Comprehensive museum should raise awareness

PUBLISHED : Friday, 22 May, 2009, 12:00am
UPDATED : Friday, 22 May, 2009, 12:00am

The first museum dedicated solely to education has opened at the Hong Kong Institute of Education.

Featuring exhibits illustrating how education has evolved in the city over the decades and video interviews with veteran educators, the museum is intended to raise public awareness about the pivotal role played by education in the city's development.

From dog-eared textbooks used in the Qing dynasty to uniforms donned by students in the colonial days, the artifacts on display take visitors down memory lane to the era when schools were archaic courtyards furnished with ornate woodcarvings.

Michael Robinson, director of the museum, said the exhibits came from various sources.

'The bulk of the images and photos on display comes from individual donations,' he said.

'Some are on loan from the museum of history, heritage museum and local schools like Ying Wa College. Others come from the archives of the institute.'

Mr Robinson said a major part of the exhibition chronicled the establishment and future development of the institute.

Established in 1994, the institute was formed by merging five teaching colleges.

Offering specialised teaching training spanning a wide range of disciplines, the institute was thrust to the forefront of media attention when its quest for a university title was thwarted recently following the release of a report conducted by the University Grants Committee.

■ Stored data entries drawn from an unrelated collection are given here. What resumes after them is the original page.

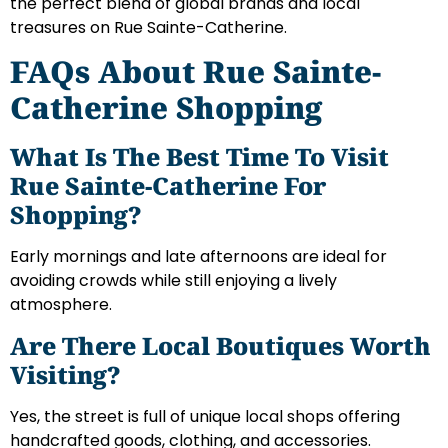
the perfect blend of global brands and local
treasures on Rue Sainte-Catherine.
FAQs About Rue Sainte-
Catherine Shopping
What Is The Best Time To Visit
Rue Sainte-Catherine For
Shopping?
Early mornings and late afternoons are ideal for
avoiding crowds while still enjoying a lively
atmosphere.
Are There Local Boutiques Worth
Visiting?
Yes, the street is full of unique local shops offering
handcrafted goods, clothing, and accessories.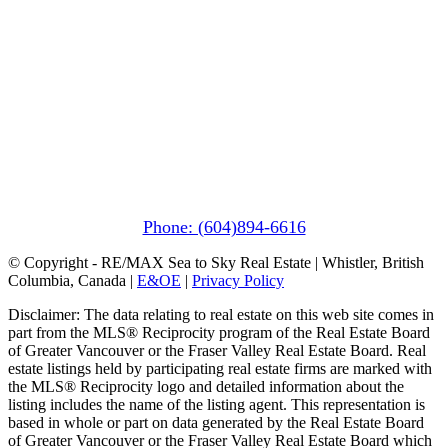
Pemberton
(In Mountains Edge)
1411 Portage Road
Pemberton, BC V0N 2L1
Phone: (604)894-6616
© Copyright - RE/MAX Sea to Sky Real Estate | Whistler, British
Columbia, Canada |
E&OE
|
Privacy Policy
Disclaimer: The data relating to real estate on this web site comes in
part from the MLS® Reciprocity program of the Real Estate Board
of Greater Vancouver or the Fraser Valley Real Estate Board. Real
estate listings held by participating real estate firms are marked with
the MLS® Reciprocity logo and detailed information about the
listing includes the name of the listing agent. This representation is
based in whole or part on data generated by the Real Estate Board
of Greater Vancouver or the Fraser Valley Real Estate Board which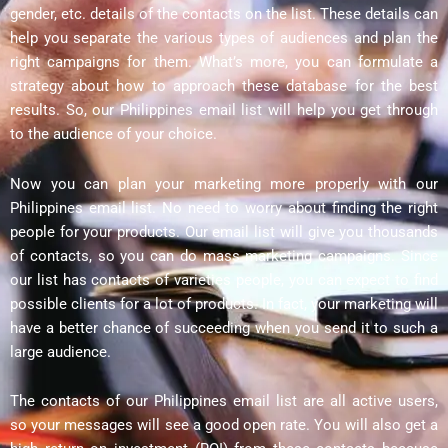
gender, etc. details of the contacts on the list. These details can
help you separate the various types of audiences and plan the
right campaigns for them. What’s more, you can formulate a
strategy about how to approach these database for the best
results. So, our Philippines email list will help you get through
to the audience of your choice.
Now you can plan your marketing more properly with our
Philippines email list. No need to worry about finding the right
people for your products. Our email list will give you thousands
of contacts, so you can do mass marketing campaigns. Since
our list has contacts of varieties people, you can expect to find
possible clients for a lot of products. In fact, your marketing will
have a better chance of succeeding when you send it to such a
large audience.
The contacts of our Philippines email list are all active users,
so your messages will see a good open rate. You will also get a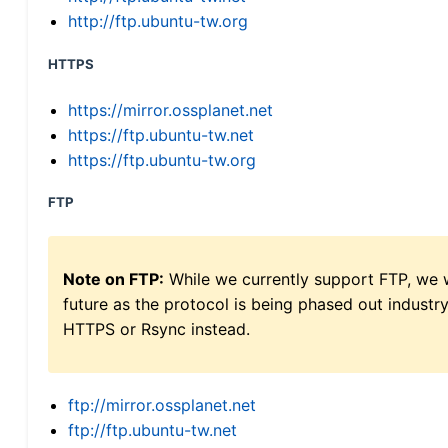
http://ftp.ubuntu-tw.org
HTTPS
https://mirror.ossplanet.net
https://ftp.ubuntu-tw.net
https://ftp.ubuntu-tw.org
FTP
Note on FTP:
While we currently support FTP, we w
future as the protocol is being phased out indus
HTTPS or Rsync instead.
ftp://mirror.ossplanet.net
ftp://ftp.ubuntu-tw.net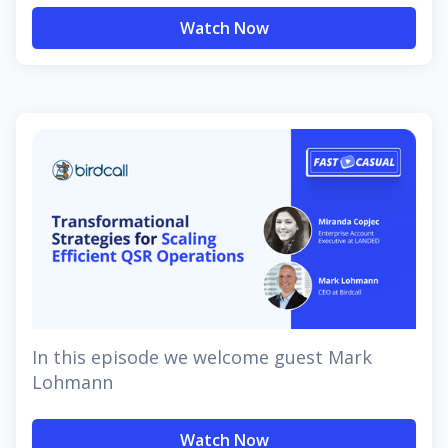
Watch Now
In this episode we welcome guest Mark
Lohmann
Watch Now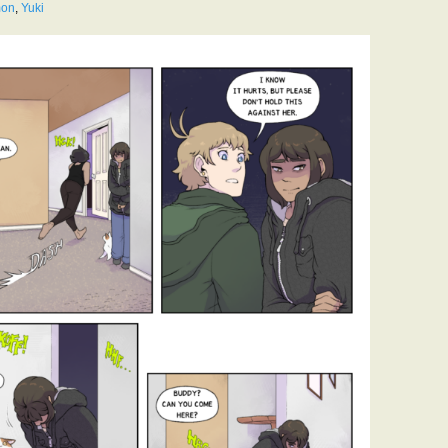
mon
,
Yuki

Mr Robinson said some of the exhibits would record the institute's long fight for the title change.

'The blueprint about the future development goals of the institute is also on display.'

With alumni, retired teachers and other educators recalling how their teaching career shaped their lives and those of their charges, Mr Robinson said the video interviews provided precious first-hand accounts of experiences of teaching.

At the opening ceremony of the museum, which was attended by Under Secretary for Education Kenneth Chen Wei-on last week, the institute's president Anthony Cheung Bing-leung said the intention was to reach out to the general public in Hong Kong through the museum in Tai Po.

'Instead of merely being a repository of artifacts, the museum would support the research on the history of education as well,' Mr Chen said.